* Instructions to follow
Write out everything from the beginning of the material down to and including the line that contains "v(-51.89, 0) *". Reproduce each line character for character.

* Stored data
*****
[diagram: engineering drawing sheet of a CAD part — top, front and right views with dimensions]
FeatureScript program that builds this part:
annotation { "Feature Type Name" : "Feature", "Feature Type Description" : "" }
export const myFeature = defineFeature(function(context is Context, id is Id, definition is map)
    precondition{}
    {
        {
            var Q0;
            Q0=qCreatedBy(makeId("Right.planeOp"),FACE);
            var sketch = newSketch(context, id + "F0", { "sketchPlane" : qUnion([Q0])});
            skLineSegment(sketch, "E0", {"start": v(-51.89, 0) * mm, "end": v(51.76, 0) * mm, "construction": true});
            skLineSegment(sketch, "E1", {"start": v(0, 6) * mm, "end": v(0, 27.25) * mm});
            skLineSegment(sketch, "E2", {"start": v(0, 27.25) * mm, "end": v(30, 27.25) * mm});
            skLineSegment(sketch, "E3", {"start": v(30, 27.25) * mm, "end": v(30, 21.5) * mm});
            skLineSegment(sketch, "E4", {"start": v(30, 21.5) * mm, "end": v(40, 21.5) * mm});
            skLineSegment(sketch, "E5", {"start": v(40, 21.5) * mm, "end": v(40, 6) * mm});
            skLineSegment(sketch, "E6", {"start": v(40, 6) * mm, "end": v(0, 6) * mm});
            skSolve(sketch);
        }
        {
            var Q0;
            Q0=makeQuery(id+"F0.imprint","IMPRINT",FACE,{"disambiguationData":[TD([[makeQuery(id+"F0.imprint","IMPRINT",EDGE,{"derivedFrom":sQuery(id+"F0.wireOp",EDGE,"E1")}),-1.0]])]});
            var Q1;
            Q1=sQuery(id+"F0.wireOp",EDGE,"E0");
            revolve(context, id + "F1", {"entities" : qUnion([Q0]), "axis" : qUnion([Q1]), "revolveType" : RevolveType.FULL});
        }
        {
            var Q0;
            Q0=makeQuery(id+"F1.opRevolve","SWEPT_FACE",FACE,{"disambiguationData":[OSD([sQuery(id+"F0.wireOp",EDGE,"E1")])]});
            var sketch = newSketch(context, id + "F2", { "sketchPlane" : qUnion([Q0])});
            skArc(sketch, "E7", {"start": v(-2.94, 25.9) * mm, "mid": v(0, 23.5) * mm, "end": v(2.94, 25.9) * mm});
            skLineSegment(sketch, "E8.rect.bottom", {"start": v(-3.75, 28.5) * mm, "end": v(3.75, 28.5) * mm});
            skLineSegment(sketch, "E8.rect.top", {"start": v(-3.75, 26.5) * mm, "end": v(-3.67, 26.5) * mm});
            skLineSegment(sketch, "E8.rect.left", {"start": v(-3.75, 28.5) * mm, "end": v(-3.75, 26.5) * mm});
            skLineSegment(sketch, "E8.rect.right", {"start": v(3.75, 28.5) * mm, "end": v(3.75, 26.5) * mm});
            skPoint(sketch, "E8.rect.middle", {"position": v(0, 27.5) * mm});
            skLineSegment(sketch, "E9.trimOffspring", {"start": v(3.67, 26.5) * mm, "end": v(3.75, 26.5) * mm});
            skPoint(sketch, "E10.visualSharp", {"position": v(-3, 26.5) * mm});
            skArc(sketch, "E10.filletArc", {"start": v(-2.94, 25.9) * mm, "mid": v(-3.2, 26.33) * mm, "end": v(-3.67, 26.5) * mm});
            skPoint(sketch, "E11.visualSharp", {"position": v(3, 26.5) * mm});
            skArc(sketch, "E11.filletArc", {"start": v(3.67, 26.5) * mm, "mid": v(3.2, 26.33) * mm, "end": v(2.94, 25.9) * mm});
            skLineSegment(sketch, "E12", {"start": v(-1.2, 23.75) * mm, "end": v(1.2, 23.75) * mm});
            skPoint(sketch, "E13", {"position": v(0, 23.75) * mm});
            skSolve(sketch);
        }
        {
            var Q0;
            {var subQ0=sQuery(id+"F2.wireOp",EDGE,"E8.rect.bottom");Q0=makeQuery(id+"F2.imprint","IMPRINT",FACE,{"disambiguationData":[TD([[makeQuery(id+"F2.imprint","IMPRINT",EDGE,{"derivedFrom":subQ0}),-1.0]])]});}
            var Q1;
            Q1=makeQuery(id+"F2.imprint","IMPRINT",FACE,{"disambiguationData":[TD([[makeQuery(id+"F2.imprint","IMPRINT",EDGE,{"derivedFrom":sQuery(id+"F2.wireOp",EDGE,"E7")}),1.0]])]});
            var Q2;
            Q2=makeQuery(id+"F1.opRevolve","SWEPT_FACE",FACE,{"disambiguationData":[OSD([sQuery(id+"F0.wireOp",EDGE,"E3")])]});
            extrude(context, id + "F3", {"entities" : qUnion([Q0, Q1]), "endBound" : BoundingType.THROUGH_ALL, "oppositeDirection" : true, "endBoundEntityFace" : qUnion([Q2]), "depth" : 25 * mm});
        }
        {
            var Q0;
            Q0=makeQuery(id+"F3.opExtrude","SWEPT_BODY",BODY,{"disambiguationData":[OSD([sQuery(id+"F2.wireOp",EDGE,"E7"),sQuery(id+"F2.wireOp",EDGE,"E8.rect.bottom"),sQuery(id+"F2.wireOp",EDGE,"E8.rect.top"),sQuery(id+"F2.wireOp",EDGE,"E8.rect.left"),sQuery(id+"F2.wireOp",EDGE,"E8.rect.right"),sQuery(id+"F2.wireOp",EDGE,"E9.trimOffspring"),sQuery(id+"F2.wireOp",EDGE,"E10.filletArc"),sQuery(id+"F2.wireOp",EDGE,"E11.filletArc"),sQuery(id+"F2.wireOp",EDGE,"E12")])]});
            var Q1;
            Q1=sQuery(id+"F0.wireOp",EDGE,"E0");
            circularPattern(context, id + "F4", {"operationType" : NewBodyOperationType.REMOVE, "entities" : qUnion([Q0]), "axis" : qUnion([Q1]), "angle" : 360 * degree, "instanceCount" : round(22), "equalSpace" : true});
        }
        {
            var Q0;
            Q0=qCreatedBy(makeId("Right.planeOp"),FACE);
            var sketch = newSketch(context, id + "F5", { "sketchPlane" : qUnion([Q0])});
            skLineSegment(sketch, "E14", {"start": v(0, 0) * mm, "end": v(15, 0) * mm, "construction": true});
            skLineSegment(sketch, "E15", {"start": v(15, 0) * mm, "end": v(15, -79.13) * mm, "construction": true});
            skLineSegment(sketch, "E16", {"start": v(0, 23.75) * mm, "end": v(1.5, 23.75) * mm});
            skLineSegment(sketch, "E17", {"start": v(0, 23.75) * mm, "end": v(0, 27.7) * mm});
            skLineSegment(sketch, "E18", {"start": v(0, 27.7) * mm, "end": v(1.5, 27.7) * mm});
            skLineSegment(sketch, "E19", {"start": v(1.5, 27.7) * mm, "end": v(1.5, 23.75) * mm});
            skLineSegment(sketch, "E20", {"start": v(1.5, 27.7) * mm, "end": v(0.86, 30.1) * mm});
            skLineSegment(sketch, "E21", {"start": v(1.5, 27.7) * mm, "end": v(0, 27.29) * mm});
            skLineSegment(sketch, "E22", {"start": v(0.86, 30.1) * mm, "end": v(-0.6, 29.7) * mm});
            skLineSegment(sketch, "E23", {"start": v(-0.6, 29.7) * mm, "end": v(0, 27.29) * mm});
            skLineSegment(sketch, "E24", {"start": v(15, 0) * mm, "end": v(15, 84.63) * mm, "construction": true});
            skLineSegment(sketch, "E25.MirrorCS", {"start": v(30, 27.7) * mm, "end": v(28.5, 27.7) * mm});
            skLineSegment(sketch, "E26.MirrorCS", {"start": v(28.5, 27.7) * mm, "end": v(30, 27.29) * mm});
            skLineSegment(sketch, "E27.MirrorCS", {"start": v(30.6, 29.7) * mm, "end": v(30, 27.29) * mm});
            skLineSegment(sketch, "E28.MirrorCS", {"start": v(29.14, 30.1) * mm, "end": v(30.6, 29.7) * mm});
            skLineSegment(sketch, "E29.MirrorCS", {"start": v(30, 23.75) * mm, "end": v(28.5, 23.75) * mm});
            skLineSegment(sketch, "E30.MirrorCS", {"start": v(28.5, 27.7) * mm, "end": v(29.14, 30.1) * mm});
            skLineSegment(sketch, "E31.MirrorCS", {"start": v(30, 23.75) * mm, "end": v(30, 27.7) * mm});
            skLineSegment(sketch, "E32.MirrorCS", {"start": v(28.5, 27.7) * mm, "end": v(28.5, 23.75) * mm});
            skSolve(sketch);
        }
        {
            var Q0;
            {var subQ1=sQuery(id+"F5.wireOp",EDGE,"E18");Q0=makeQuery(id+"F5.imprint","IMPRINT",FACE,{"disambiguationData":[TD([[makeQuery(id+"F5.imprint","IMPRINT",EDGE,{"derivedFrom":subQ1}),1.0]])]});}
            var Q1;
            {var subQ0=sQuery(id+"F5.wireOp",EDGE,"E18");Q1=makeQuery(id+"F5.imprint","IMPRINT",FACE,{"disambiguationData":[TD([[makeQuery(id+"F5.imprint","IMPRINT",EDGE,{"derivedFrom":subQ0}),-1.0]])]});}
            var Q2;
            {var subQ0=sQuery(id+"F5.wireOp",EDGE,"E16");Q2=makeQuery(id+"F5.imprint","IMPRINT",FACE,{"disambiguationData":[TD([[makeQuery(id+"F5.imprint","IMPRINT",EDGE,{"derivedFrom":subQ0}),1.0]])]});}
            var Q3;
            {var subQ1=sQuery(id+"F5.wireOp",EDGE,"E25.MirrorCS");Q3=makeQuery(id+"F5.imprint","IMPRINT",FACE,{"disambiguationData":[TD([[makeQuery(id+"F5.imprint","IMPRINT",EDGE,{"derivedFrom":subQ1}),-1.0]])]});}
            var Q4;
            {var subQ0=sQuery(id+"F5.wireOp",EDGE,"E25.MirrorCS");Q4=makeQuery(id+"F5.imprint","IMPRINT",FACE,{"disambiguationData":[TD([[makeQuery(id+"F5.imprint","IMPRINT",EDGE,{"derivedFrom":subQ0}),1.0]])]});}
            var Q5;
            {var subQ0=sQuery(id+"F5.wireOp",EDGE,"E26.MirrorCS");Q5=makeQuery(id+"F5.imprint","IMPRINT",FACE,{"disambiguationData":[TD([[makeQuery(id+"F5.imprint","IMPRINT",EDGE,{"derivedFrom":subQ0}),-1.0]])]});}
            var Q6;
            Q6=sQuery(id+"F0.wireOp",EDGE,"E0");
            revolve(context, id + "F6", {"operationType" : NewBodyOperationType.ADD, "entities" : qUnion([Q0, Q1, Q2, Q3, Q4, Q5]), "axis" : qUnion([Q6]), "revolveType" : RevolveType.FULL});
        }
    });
*****
* Worked answer
[diagram: engineering drawing sheet of a CAD part — top, front and right views with dimensions]
FeatureScript program that builds this part:
annotation { "Feature Type Name" : "Feature", "Feature Type Description" : "" }
export const myFeature = defineFeature(function(context is Context, id is Id, definition is map)
    precondition{}
    {
        {
            var Q0;
            Q0=qCreatedBy(makeId("Right.planeOp"),FACE);
            var sketch = newSketch(context, id + "F0", { "sketchPlane" : qUnion([Q0])});
            skLineSegment(sketch, "E0", {"start": v(-51.89, 0) * mm, "end": v(51.76, 0) * mm, "construction": true});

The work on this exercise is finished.